# Task to complete
From the records below, find each line with the string "apoptosis" and copy it.

# Provided data
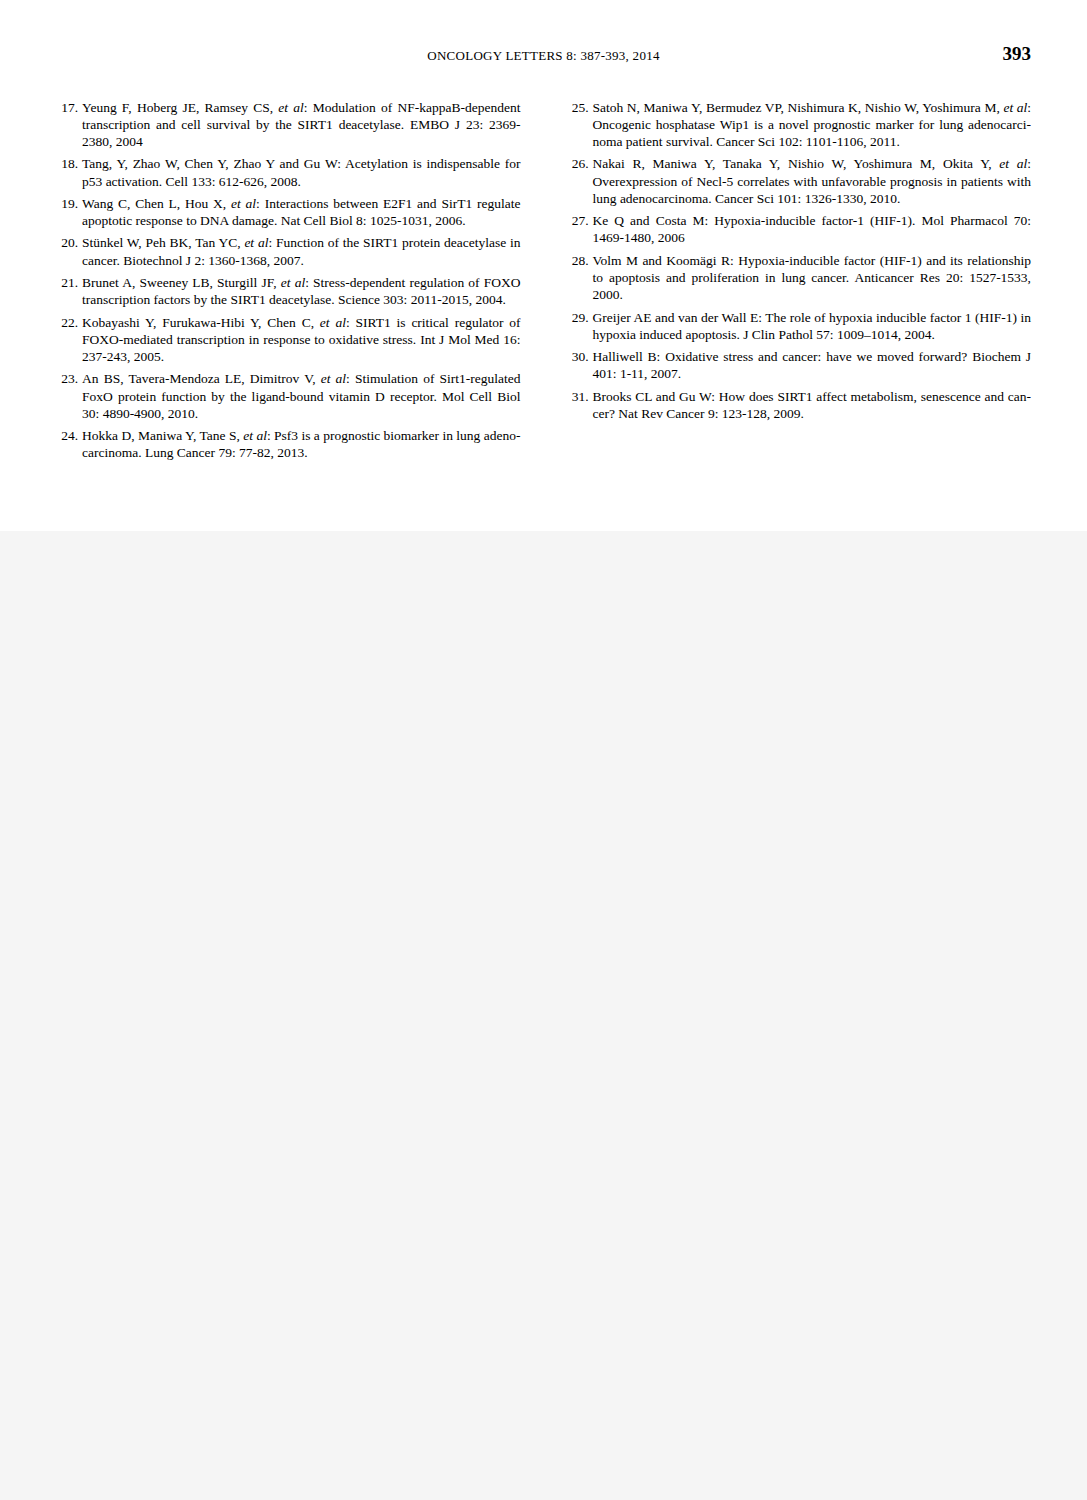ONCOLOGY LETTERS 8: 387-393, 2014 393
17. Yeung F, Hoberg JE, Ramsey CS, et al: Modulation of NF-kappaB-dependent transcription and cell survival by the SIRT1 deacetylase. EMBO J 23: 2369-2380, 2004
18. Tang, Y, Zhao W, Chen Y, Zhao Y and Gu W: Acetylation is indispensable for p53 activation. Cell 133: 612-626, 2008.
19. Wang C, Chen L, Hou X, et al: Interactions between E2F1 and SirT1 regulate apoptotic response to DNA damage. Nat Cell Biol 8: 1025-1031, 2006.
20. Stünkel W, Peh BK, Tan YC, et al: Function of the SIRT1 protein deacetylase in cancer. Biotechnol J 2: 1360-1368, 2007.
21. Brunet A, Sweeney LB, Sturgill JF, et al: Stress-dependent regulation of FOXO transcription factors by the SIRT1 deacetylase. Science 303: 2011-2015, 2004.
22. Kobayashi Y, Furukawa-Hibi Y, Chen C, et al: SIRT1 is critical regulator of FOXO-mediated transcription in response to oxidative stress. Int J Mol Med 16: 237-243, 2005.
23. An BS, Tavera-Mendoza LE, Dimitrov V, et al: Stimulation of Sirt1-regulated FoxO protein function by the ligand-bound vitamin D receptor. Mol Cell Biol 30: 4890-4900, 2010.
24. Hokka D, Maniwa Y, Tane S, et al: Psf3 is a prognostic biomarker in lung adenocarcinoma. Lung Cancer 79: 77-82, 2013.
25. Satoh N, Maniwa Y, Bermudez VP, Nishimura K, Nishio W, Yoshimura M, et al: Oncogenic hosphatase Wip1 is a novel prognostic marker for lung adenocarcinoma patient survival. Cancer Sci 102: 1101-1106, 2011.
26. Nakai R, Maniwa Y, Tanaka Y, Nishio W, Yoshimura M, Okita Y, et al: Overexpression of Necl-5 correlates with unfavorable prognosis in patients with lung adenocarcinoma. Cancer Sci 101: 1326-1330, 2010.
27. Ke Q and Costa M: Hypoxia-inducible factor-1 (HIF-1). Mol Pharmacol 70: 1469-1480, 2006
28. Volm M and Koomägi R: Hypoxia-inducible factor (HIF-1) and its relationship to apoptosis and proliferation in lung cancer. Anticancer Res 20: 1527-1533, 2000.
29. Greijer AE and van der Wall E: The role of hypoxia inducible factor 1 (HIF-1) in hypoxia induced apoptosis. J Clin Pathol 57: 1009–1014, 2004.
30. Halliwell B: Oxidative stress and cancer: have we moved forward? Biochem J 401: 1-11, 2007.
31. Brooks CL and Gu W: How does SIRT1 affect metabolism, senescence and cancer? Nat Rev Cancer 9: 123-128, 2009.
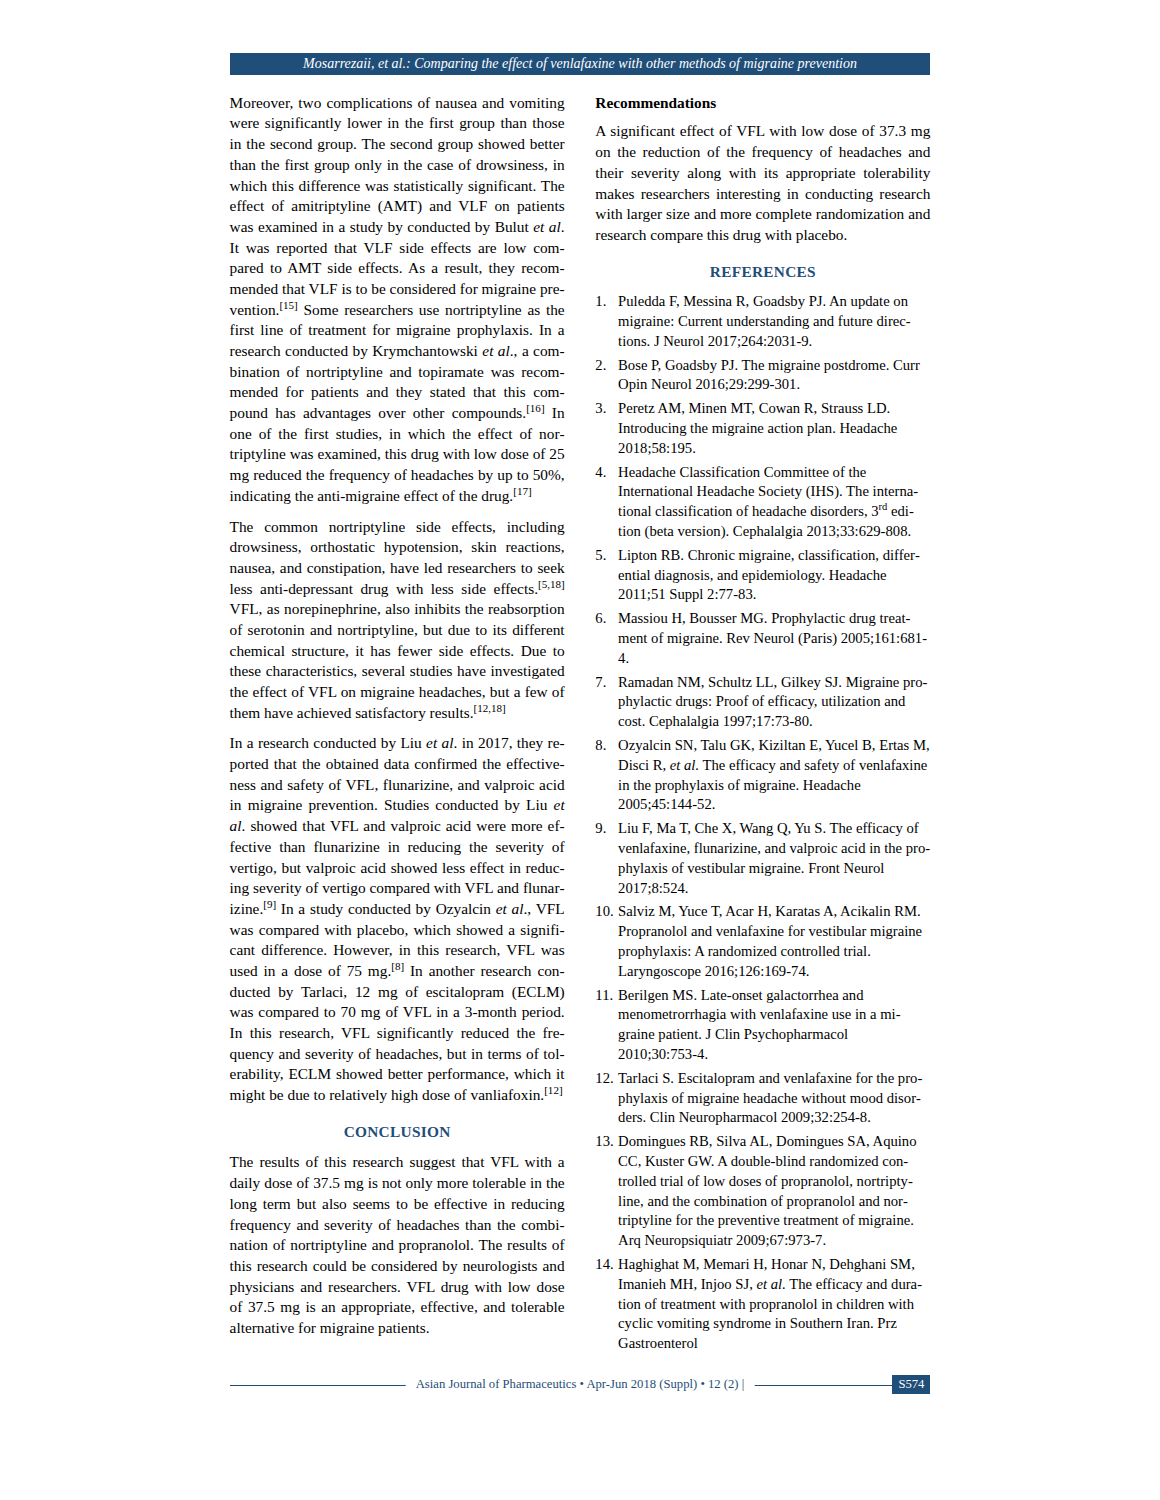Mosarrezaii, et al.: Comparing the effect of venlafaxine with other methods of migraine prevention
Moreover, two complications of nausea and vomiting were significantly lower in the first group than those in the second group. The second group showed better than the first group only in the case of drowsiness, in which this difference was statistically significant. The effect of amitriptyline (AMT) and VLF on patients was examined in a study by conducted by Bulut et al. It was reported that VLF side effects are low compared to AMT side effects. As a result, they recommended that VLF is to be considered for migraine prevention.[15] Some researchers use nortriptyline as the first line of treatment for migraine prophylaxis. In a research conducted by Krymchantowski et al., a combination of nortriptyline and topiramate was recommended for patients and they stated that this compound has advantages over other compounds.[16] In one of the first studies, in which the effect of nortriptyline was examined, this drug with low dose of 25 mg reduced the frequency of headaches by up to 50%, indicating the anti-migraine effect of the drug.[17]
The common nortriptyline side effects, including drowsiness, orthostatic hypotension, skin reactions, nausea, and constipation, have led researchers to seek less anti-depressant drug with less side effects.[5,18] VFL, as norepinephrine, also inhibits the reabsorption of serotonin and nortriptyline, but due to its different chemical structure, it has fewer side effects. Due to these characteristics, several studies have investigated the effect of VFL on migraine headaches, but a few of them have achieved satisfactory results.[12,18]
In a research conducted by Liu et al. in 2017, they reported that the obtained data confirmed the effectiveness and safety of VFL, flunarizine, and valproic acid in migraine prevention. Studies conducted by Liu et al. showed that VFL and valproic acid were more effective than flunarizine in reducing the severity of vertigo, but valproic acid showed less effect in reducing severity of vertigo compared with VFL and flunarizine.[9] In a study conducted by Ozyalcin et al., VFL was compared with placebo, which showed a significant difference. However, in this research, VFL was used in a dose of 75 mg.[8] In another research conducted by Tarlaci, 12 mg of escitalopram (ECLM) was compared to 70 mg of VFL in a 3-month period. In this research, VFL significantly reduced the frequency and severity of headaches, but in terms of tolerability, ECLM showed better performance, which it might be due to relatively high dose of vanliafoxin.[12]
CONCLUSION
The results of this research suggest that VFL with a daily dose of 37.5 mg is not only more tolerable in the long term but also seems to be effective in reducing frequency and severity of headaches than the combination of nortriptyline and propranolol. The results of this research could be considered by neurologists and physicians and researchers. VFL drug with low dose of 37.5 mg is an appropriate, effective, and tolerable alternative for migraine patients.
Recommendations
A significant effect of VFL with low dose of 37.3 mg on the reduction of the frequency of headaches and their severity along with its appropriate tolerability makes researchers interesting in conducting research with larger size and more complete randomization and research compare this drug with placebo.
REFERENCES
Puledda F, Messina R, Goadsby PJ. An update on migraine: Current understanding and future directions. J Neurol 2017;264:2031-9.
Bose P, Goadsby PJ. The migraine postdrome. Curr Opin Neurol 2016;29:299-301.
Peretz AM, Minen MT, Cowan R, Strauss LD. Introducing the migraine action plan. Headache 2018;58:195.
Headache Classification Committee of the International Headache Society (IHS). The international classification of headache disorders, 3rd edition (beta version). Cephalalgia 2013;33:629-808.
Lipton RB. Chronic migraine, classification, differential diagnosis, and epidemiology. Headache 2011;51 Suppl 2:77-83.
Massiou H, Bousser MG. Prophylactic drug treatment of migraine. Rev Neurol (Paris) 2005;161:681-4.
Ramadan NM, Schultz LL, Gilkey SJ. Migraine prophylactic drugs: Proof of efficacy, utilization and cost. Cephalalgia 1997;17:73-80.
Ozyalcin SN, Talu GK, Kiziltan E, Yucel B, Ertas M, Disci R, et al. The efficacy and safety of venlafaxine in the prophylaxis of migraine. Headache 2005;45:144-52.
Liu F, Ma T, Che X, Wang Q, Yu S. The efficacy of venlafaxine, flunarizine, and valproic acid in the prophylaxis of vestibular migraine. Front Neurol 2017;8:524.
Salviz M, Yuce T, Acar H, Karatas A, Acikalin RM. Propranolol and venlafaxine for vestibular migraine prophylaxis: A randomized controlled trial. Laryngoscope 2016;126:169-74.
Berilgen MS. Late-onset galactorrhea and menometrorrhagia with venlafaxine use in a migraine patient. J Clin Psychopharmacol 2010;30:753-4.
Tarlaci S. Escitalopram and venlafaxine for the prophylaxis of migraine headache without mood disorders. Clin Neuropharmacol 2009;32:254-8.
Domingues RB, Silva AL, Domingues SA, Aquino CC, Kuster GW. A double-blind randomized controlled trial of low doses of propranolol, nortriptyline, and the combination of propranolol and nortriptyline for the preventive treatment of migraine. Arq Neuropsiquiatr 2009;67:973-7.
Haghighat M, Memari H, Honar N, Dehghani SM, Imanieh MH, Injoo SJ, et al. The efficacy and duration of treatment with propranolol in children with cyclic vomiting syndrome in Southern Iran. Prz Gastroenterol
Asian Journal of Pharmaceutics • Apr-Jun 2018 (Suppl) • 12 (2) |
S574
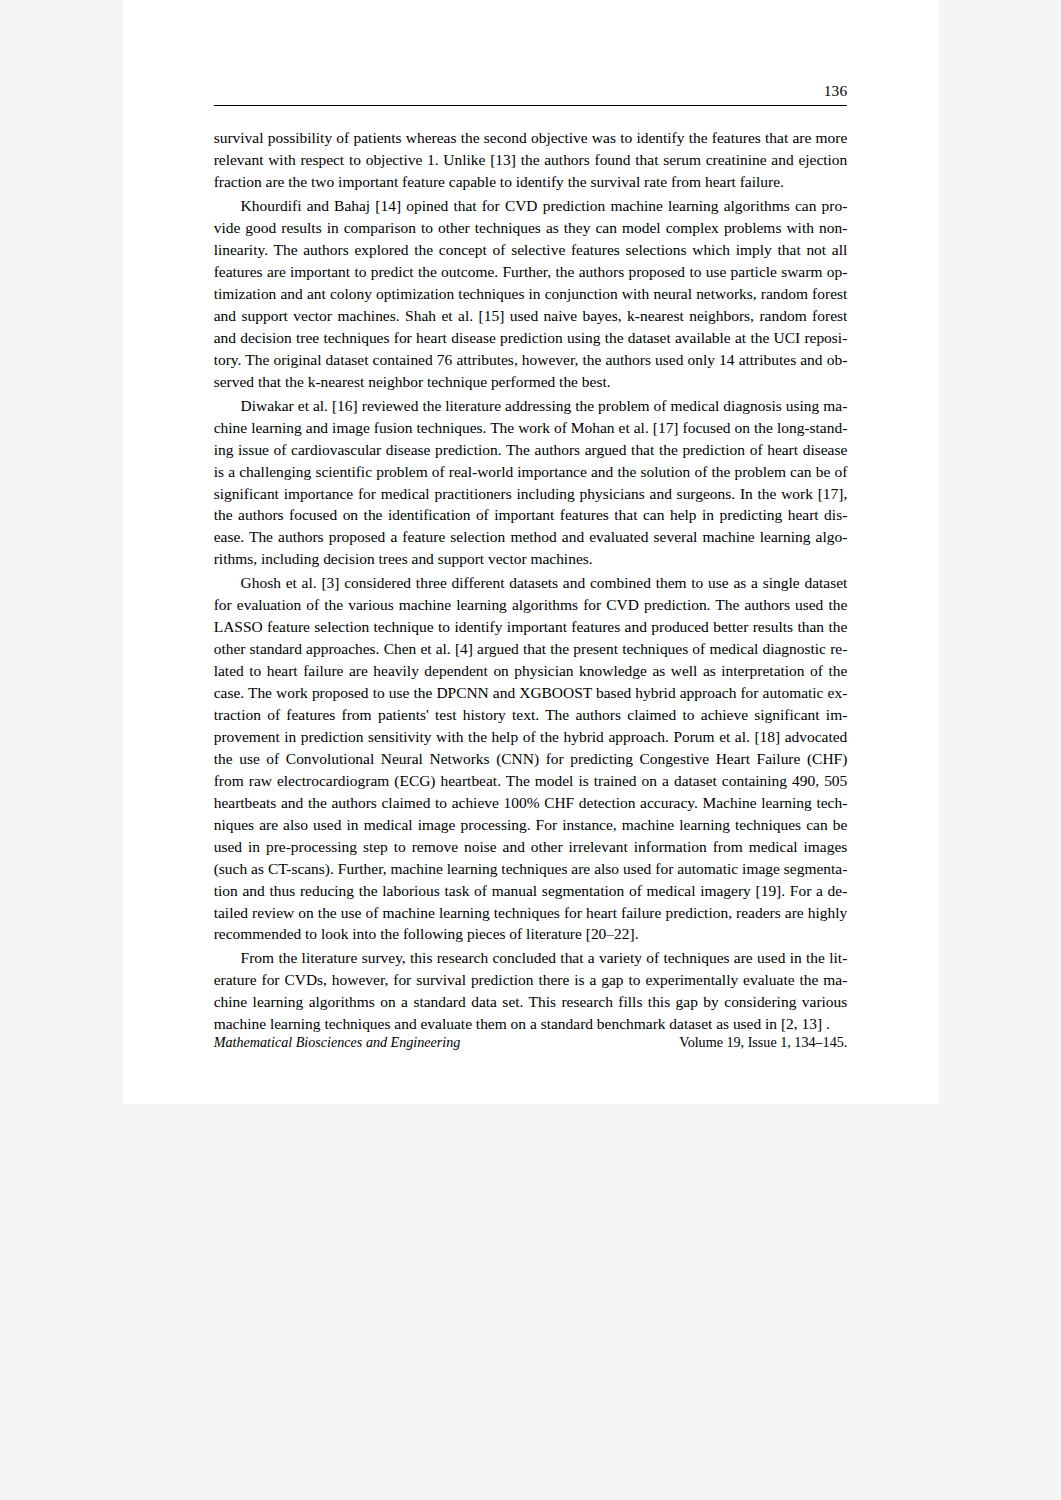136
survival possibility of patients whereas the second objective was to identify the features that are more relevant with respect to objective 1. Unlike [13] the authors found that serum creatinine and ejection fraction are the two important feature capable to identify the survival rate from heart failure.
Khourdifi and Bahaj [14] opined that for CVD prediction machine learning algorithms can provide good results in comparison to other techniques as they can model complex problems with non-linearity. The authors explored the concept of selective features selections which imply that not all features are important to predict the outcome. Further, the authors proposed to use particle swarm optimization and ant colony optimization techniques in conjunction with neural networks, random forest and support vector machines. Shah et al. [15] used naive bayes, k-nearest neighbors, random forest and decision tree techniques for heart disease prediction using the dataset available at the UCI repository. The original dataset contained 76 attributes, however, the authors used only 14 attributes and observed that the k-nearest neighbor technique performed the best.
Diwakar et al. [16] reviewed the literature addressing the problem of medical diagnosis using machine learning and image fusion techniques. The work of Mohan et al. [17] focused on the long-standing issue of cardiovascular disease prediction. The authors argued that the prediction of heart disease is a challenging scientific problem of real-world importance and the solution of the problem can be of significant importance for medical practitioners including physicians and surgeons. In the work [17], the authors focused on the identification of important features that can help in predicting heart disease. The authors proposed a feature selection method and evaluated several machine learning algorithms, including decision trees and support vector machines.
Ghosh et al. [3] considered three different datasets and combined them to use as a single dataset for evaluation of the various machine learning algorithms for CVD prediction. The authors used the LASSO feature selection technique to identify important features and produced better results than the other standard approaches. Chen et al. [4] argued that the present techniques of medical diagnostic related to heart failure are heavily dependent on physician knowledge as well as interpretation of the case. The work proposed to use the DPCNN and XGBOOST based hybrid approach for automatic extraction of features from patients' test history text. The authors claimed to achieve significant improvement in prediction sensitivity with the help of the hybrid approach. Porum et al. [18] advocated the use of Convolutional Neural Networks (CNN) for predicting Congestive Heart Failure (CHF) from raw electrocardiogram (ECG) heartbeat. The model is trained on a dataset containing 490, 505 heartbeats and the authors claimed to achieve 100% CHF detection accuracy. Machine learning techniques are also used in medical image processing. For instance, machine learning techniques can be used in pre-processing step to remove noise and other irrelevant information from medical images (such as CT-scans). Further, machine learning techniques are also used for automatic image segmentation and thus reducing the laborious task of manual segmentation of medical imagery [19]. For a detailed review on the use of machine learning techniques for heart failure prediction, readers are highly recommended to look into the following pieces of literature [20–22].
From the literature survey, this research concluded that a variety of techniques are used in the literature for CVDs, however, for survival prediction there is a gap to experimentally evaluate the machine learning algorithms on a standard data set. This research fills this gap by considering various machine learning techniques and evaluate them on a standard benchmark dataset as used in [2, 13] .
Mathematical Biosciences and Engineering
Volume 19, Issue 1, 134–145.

# Exercise response
28. Volm M and Koomägi R: Hypoxia-inducible factor (HIF-1) and its relationship to apoptosis and proliferation in lung cancer. Anticancer Res 20: 1527-1533, 2000.
29. Greijer AE and van der Wall E: The role of hypoxia inducible factor 1 (HIF-1) in hypoxia induced apoptosis. J Clin Pathol 57: 1009–1014, 2004.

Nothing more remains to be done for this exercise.